Exercise details:
The data that follows is to be copied exactly, with each image removed.

Dataset entries
■ ■ ■ ■ ■ ■ ■
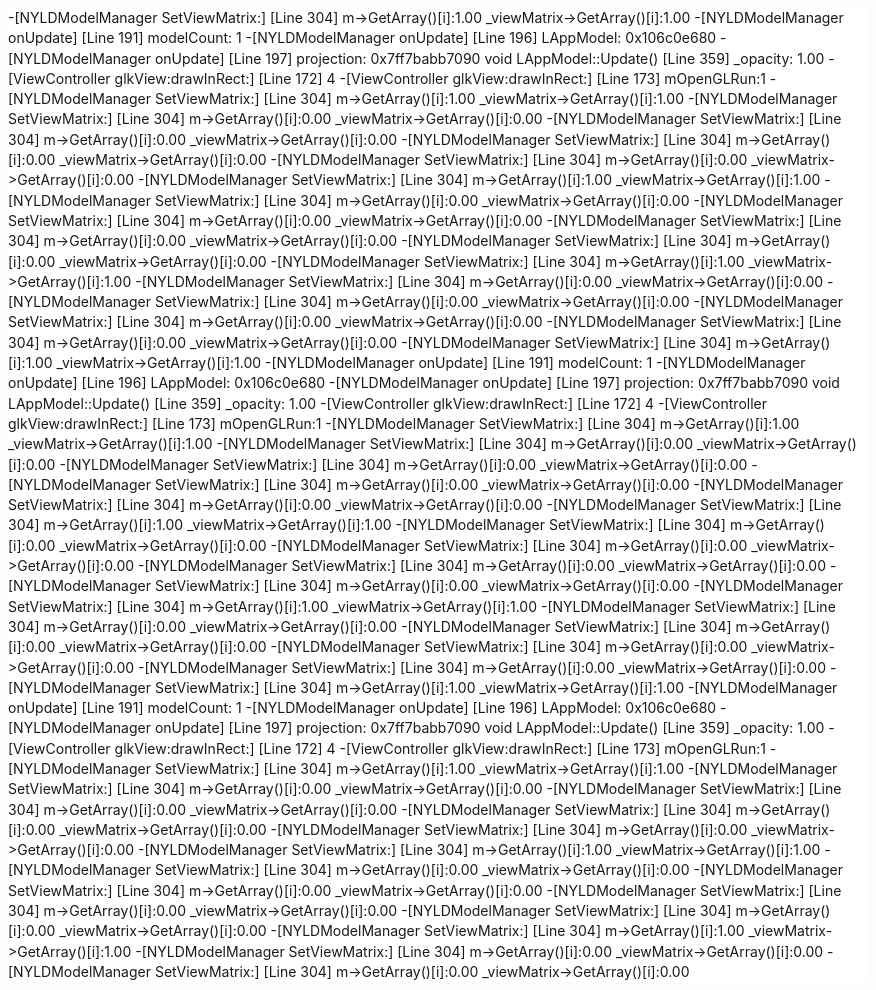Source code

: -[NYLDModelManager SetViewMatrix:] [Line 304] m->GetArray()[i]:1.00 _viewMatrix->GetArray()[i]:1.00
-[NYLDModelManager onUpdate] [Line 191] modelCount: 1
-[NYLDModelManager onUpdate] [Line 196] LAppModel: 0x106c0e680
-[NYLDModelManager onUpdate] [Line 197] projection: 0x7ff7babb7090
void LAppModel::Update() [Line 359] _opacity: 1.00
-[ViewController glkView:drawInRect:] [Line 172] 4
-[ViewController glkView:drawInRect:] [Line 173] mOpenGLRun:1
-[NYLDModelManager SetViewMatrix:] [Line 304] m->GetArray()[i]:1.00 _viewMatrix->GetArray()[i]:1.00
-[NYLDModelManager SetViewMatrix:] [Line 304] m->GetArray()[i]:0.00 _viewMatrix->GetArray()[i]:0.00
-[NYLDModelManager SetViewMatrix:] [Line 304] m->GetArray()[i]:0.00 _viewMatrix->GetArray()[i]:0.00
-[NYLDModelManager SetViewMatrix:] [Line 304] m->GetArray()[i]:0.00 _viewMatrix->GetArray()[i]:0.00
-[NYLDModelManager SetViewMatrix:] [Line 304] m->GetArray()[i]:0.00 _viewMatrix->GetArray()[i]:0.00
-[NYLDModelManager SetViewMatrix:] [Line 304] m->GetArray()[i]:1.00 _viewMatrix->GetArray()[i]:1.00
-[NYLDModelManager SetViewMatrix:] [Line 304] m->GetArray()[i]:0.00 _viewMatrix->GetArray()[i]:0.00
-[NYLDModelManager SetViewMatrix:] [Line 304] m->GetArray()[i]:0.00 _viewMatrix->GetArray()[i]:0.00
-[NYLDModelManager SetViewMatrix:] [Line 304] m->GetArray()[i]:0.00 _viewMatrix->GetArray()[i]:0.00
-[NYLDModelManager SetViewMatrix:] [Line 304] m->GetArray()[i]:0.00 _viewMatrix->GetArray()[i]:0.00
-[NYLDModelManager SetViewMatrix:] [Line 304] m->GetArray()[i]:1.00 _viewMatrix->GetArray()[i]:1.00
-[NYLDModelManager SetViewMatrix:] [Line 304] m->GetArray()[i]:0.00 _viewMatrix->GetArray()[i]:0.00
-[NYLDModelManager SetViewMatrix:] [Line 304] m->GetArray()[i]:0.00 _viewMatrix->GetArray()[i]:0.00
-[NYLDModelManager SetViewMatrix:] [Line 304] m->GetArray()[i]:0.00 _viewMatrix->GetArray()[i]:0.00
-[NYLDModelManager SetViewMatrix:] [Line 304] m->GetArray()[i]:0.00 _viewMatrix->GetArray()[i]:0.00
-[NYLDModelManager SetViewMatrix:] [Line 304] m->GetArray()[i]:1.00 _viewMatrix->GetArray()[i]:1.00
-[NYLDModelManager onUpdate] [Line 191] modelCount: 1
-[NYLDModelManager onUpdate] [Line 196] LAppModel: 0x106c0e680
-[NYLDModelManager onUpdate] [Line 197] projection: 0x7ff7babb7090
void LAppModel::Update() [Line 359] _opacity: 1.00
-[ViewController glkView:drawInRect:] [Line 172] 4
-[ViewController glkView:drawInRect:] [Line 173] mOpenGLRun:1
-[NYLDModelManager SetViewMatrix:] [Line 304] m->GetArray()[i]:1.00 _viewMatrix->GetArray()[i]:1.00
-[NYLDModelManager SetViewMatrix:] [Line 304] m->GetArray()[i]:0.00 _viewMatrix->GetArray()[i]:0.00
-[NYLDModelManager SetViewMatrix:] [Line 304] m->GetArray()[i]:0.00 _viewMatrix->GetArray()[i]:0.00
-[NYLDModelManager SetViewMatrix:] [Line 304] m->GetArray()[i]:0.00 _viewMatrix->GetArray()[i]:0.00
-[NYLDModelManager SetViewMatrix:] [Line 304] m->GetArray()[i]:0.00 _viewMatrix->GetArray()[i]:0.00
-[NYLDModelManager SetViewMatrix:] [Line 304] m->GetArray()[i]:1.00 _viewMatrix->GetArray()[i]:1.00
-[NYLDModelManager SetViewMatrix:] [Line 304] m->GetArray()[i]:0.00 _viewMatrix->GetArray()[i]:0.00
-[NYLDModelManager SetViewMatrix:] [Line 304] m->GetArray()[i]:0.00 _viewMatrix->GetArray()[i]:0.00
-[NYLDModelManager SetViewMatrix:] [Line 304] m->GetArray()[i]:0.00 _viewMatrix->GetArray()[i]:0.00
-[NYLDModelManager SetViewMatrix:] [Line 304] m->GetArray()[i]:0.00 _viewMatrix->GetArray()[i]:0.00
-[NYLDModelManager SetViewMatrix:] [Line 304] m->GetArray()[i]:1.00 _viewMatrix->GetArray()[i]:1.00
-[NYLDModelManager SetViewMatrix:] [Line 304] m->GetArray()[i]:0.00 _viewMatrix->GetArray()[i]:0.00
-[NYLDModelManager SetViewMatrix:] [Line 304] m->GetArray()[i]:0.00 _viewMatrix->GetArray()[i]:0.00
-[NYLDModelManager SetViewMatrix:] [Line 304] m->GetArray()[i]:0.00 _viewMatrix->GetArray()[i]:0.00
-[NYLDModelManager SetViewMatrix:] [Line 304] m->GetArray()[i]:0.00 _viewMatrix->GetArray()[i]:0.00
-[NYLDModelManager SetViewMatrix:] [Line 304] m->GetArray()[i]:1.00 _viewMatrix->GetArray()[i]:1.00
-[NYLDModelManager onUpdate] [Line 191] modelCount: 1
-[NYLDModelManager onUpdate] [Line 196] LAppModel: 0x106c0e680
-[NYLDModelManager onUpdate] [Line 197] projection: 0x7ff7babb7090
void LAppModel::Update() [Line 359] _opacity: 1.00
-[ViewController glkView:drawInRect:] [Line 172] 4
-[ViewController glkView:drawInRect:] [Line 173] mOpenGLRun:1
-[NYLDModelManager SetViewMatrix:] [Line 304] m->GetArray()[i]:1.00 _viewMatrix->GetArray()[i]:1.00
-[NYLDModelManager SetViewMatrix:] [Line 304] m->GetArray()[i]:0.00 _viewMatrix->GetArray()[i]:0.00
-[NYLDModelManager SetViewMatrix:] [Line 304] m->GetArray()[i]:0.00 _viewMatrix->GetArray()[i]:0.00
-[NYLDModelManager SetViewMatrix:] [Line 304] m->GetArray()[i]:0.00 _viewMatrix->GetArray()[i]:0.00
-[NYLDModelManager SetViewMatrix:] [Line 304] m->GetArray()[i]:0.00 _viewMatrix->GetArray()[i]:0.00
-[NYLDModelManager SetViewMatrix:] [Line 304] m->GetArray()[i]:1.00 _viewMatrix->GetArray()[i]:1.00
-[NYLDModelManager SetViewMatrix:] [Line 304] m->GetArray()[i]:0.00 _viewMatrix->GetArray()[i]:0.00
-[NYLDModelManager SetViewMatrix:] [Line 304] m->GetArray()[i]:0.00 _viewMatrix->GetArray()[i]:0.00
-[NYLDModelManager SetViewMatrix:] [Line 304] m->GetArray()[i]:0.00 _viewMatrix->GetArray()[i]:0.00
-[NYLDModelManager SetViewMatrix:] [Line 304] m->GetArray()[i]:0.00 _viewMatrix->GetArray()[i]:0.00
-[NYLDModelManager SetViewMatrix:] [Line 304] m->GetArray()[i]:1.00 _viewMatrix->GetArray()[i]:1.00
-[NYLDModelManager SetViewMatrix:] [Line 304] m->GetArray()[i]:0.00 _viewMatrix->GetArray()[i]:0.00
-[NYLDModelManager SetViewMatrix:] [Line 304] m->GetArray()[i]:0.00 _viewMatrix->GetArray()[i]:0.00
■ ■ ■ ■ ■ ■ ■
Solution to this exercise:
Source code

: -[NYLDModelManager SetViewMatrix:] [Line 304] m->GetArray()[i]:1.00 _viewMatrix->GetArray()[i]:1.00
-[NYLDModelManager onUpdate] [Line 191] modelCount: 1
-[NYLDModelManager onUpdate] [Line 196] LAppModel: 0x106c0e680
-[NYLDModelManager onUpdate] [Line 197] projection: 0x7ff7babb7090
void LAppModel::Update() [Line 359] _opacity: 1.00
-[ViewController glkView:drawInRect:] [Line 172] 4
-[ViewController glkView:drawInRect:] [Line 173] mOpenGLRun:1
-[NYLDModelManager SetViewMatrix:] [Line 304] m->GetArray()[i]:1.00 _viewMatrix->GetArray()[i]:1.00
-[NYLDModelManager SetViewMatrix:] [Line 304] m->GetArray()[i]:0.00 _viewMatrix->GetArray()[i]:0.00
-[NYLDModelManager SetViewMatrix:] [Line 304] m->GetArray()[i]:0.00 _viewMatrix->GetArray()[i]:0.00
-[NYLDModelManager SetViewMatrix:] [Line 304] m->GetArray()[i]:0.00 _viewMatrix->GetArray()[i]:0.00
-[NYLDModelManager SetViewMatrix:] [Line 304] m->GetArray()[i]:0.00 _viewMatrix->GetArray()[i]:0.00
-[NYLDModelManager SetViewMatrix:] [Line 304] m->GetArray()[i]:1.00 _viewMatrix->GetArray()[i]:1.00
-[NYLDModelManager SetViewMatrix:] [Line 304] m->GetArray()[i]:0.00 _viewMatrix->GetArray()[i]:0.00
-[NYLDModelManager SetViewMatrix:] [Line 304] m->GetArray()[i]:0.00 _viewMatrix->GetArray()[i]:0.00
-[NYLDModelManager SetViewMatrix:] [Line 304] m->GetArray()[i]:0.00 _viewMatrix->GetArray()[i]:0.00
-[NYLDModelManager SetViewMatrix:] [Line 304] m->GetArray()[i]:0.00 _viewMatrix->GetArray()[i]:0.00
-[NYLDModelManager SetViewMatrix:] [Line 304] m->GetArray()[i]:1.00 _viewMatrix->GetArray()[i]:1.00
-[NYLDModelManager SetViewMatrix:] [Line 304] m->GetArray()[i]:0.00 _viewMatrix->GetArray()[i]:0.00
-[NYLDModelManager SetViewMatrix:] [Line 304] m->GetArray()[i]:0.00 _viewMatrix->GetArray()[i]:0.00
-[NYLDModelManager SetViewMatrix:] [Line 304] m->GetArray()[i]:0.00 _viewMatrix->GetArray()[i]:0.00
-[NYLDModelManager SetViewMatrix:] [Line 304] m->GetArray()[i]:0.00 _viewMatrix->GetArray()[i]:0.00
-[NYLDModelManager SetViewMatrix:] [Line 304] m->GetArray()[i]:1.00 _viewMatrix->GetArray()[i]:1.00
-[NYLDModelManager onUpdate] [Line 191] modelCount: 1
-[NYLDModelManager onUpdate] [Line 196] LAppModel: 0x106c0e680
-[NYLDModelManager onUpdate] [Line 197] projection: 0x7ff7babb7090
void LAppModel::Update() [Line 359] _opacity: 1.00
-[ViewController glkView:drawInRect:] [Line 172] 4
-[ViewController glkView:drawInRect:] [Line 173] mOpenGLRun:1
-[NYLDModelManager SetViewMatrix:] [Line 304] m->GetArray()[i]:1.00 _viewMatrix->GetArray()[i]:1.00
-[NYLDModelManager SetViewMatrix:] [Line 304] m->GetArray()[i]:0.00 _viewMatrix->GetArray()[i]:0.00
-[NYLDModelManager SetViewMatrix:] [Line 304] m->GetArray()[i]:0.00 _viewMatrix->GetArray()[i]:0.00
-[NYLDModelManager SetViewMatrix:] [Line 304] m->GetArray()[i]:0.00 _viewMatrix->GetArray()[i]:0.00
-[NYLDModelManager SetViewMatrix:] [Line 304] m->GetArray()[i]:0.00 _viewMatrix->GetArray()[i]:0.00
-[NYLDModelManager SetViewMatrix:] [Line 304] m->GetArray()[i]:1.00 _viewMatrix->GetArray()[i]:1.00
-[NYLDModelManager SetViewMatrix:] [Line 304] m->GetArray()[i]:0.00 _viewMatrix->GetArray()[i]:0.00
-[NYLDModelManager SetViewMatrix:] [Line 304] m->GetArray()[i]:0.00 _viewMatrix->GetArray()[i]:0.00
-[NYLDModelManager SetViewMatrix:] [Line 304] m->GetArray()[i]:0.00 _viewMatrix->GetArray()[i]:0.00
-[NYLDModelManager SetViewMatrix:] [Line 304] m->GetArray()[i]:0.00 _viewMatrix->GetArray()[i]:0.00
-[NYLDModelManager SetViewMatrix:] [Line 304] m->GetArray()[i]:1.00 _viewMatrix->GetArray()[i]:1.00
-[NYLDModelManager SetViewMatrix:] [Line 304] m->GetArray()[i]:0.00 _viewMatrix->GetArray()[i]:0.00
-[NYLDModelManager SetViewMatrix:] [Line 304] m->GetArray()[i]:0.00 _viewMatrix->GetArray()[i]:0.00
-[NYLDModelManager SetViewMatrix:] [Line 304] m->GetArray()[i]:0.00 _viewMatrix->GetArray()[i]:0.00
-[NYLDModelManager SetViewMatrix:] [Line 304] m->GetArray()[i]:0.00 _viewMatrix->GetArray()[i]:0.00
-[NYLDModelManager SetViewMatrix:] [Line 304] m->GetArray()[i]:1.00 _viewMatrix->GetArray()[i]:1.00
-[NYLDModelManager onUpdate] [Line 191] modelCount: 1
-[NYLDModelManager onUpdate] [Line 196] LAppModel: 0x106c0e680
-[NYLDModelManager onUpdate] [Line 197] projection: 0x7ff7babb7090
void LAppModel::Update() [Line 359] _opacity: 1.00
-[ViewController glkView:drawInRect:] [Line 172] 4
-[ViewController glkView:drawInRect:] [Line 173] mOpenGLRun:1
-[NYLDModelManager SetViewMatrix:] [Line 304] m->GetArray()[i]:1.00 _viewMatrix->GetArray()[i]:1.00
-[NYLDModelManager SetViewMatrix:] [Line 304] m->GetArray()[i]:0.00 _viewMatrix->GetArray()[i]:0.00
-[NYLDModelManager SetViewMatrix:] [Line 304] m->GetArray()[i]:0.00 _viewMatrix->GetArray()[i]:0.00
-[NYLDModelManager SetViewMatrix:] [Line 304] m->GetArray()[i]:0.00 _viewMatrix->GetArray()[i]:0.00
-[NYLDModelManager SetViewMatrix:] [Line 304] m->GetArray()[i]:0.00 _viewMatrix->GetArray()[i]:0.00
-[NYLDModelManager SetViewMatrix:] [Line 304] m->GetArray()[i]:1.00 _viewMatrix->GetArray()[i]:1.00
-[NYLDModelManager SetViewMatrix:] [Line 304] m->GetArray()[i]:0.00 _viewMatrix->GetArray()[i]:0.00
-[NYLDModelManager SetViewMatrix:] [Line 304] m->GetArray()[i]:0.00 _viewMatrix->GetArray()[i]:0.00
-[NYLDModelManager SetViewMatrix:] [Line 304] m->GetArray()[i]:0.00 _viewMatrix->GetArray()[i]:0.00
-[NYLDModelManager SetViewMatrix:] [Line 304] m->GetArray()[i]:0.00 _viewMatrix->GetArray()[i]:0.00
-[NYLDModelManager SetViewMatrix:] [Line 304] m->GetArray()[i]:1.00 _viewMatrix->GetArray()[i]:1.00
-[NYLDModelManager SetViewMatrix:] [Line 304] m->GetArray()[i]:0.00 _viewMatrix->GetArray()[i]:0.00
-[NYLDModelManager SetViewMatrix:] [Line 304] m->GetArray()[i]:0.00 _viewMatrix->GetArray()[i]:0.00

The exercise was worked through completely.